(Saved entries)
——

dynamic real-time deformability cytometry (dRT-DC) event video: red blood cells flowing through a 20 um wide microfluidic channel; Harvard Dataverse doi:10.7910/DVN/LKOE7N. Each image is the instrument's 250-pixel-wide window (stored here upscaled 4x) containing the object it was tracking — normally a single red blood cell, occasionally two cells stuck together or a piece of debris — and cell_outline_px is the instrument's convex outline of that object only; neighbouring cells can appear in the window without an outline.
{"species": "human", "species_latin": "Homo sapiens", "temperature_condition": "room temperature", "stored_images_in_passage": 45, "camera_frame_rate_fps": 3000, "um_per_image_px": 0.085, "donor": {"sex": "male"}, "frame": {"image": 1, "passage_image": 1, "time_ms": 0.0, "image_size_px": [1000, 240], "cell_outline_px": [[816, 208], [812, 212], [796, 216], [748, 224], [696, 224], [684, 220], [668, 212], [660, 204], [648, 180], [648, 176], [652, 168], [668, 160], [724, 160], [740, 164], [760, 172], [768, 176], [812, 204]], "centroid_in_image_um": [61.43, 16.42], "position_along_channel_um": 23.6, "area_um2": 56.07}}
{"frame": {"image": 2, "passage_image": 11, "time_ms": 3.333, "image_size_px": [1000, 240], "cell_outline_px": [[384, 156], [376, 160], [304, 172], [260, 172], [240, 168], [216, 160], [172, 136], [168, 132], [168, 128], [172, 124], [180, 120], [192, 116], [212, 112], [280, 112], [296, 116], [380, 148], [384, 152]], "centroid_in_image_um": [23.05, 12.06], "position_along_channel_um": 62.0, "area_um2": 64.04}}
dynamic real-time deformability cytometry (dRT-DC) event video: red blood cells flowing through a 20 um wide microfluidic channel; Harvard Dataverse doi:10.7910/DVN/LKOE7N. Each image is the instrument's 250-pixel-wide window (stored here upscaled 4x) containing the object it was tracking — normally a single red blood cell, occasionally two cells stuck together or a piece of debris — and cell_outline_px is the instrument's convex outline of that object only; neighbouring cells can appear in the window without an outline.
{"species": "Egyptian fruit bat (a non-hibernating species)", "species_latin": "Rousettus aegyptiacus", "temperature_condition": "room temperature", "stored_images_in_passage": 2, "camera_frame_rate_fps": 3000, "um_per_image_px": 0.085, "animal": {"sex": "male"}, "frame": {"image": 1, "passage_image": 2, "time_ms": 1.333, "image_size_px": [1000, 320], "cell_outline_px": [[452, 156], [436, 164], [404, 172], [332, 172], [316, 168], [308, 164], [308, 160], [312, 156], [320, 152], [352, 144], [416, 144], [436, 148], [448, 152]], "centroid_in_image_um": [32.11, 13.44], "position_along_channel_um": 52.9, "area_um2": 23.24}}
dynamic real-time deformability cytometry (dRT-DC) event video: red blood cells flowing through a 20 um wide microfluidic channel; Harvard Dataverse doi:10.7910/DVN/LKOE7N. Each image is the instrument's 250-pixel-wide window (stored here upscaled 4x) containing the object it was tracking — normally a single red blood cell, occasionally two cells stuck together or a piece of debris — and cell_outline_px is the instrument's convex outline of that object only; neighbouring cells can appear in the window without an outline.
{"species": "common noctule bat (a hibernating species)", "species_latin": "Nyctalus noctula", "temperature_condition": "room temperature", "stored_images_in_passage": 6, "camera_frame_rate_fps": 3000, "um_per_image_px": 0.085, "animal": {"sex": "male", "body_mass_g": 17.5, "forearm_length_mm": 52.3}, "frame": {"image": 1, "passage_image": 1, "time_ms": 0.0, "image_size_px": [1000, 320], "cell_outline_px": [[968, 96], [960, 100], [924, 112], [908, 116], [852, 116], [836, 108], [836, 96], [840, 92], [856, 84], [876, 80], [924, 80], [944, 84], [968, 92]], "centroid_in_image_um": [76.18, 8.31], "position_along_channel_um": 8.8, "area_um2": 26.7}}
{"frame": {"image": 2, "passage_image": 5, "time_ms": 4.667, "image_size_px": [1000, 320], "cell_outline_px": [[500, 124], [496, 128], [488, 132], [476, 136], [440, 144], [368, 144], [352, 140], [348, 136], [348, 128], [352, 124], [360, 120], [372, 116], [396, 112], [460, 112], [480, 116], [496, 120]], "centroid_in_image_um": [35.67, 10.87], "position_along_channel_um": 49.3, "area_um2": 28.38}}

——

#### Exercise goal:
Reproduce each record exactly as it appears.

#### Answer below:
dynamic real-time deformability cytometry (dRT-DC) event video: red blood cells flowing through a 20 um wide microfluidic channel; Harvard Dataverse doi:10.7910/DVN/LKOE7N. Each image is the instrument's 250-pixel-wide window (stored here upscaled 4x) containing the object it was tracking — normally a single red blood cell, occasionally two cells stuck together or a piece of debris — and cell_outline_px is the instrument's convex outline of that object only; neighbouring cells can appear in the window without an outline.
{"species": "human", "species_latin": "Homo sapiens", "temperature_condition": "room temperature", "stored_images_in_passage": 45, "camera_frame_rate_fps": 3000, "um_per_image_px": 0.085, "donor": {"sex": "male"}, "frame": {"image": 1, "passage_image": 1, "time_ms": 0.0, "image_size_px": [1000, 240], "cell_outline_px": [[816, 208], [812, 212], [796, 216], [748, 224], [696, 224], [684, 220], [668, 212], [660, 204], [648, 180], [648, 176], [652, 168], [668, 160], [724, 160], [740, 164], [760, 172], [768, 176], [812, 204]], "centroid_in_image_um": [61.43, 16.42], "position_along_channel_um": 23.6, "area_um2": 56.07}}
{"frame": {"image": 2, "passage_image": 11, "time_ms": 3.333, "image_size_px": [1000, 240], "cell_outline_px": [[384, 156], [376, 160], [304, 172], [260, 172], [240, 168], [216, 160], [172, 136], [168, 132], [168, 128], [172, 124], [180, 120], [192, 116], [212, 112], [280, 112], [296, 116], [380, 148], [384, 152]], "centroid_in_image_um": [23.05, 12.06], "position_along_channel_um": 62.0, "area_um2": 64.04}}
dynamic real-time deformability cytometry (dRT-DC) event video: red blood cells flowing through a 20 um wide microfluidic channel; Harvard Dataverse doi:10.7910/DVN/LKOE7N. Each image is the instrument's 250-pixel-wide window (stored here upscaled 4x) containing the object it was tracking — normally a single red blood cell, occasionally two cells stuck together or a piece of debris — and cell_outline_px is the instrument's convex outline of that object only; neighbouring cells can appear in the window without an outline.
{"species": "Egyptian fruit bat (a non-hibernating species)", "species_latin": "Rousettus aegyptiacus", "temperature_condition": "room temperature", "stored_images_in_passage": 2, "camera_frame_rate_fps": 3000, "um_per_image_px": 0.085, "animal": {"sex": "male"}, "frame": {"image": 1, "passage_image": 2, "time_ms": 1.333, "image_size_px": [1000, 320], "cell_outline_px": [[452, 156], [436, 164], [404, 172], [332, 172], [316, 168], [308, 164], [308, 160], [312, 156], [320, 152], [352, 144], [416, 144], [436, 148], [448, 152]], "centroid_in_image_um": [32.11, 13.44], "position_along_channel_um": 52.9, "area_um2": 23.24}}
dynamic real-time deformability cytometry (dRT-DC) event video: red blood cells flowing through a 20 um wide microfluidic channel; Harvard Dataverse doi:10.7910/DVN/LKOE7N. Each image is the instrument's 250-pixel-wide window (stored here upscaled 4x) containing the object it was tracking — normally a single red blood cell, occasionally two cells stuck together or a piece of debris — and cell_outline_px is the instrument's convex outline of that object only; neighbouring cells can appear in the window without an outline.
{"species": "common noctule bat (a hibernating species)", "species_latin": "Nyctalus noctula", "temperature_condition": "room temperature", "stored_images_in_passage": 6, "camera_frame_rate_fps": 3000, "um_per_image_px": 0.085, "animal": {"sex": "male", "body_mass_g": 17.5, "forearm_length_mm": 52.3}, "frame": {"image": 1, "passage_image": 1, "time_ms": 0.0, "image_size_px": [1000, 320], "cell_outline_px": [[968, 96], [960, 100], [924, 112], [908, 116], [852, 116], [836, 108], [836, 96], [840, 92], [856, 84], [876, 80], [924, 80], [944, 84], [968, 92]], "centroid_in_image_um": [76.18, 8.31], "position_along_channel_um": 8.8, "area_um2": 26.7}}
{"frame": {"image": 2, "passage_image": 5, "time_ms": 4.667, "image_size_px": [1000, 320], "cell_outline_px": [[500, 124], [496, 128], [488, 132], [476, 136], [440, 144], [368, 144], [352, 140], [348, 136], [348, 128], [352, 124], [360, 120], [372, 116], [396, 112], [460, 112], [480, 116], [496, 120]], "centroid_in_image_um": [35.67, 10.87], "position_along_channel_um": 49.3, "area_um2": 28.38}}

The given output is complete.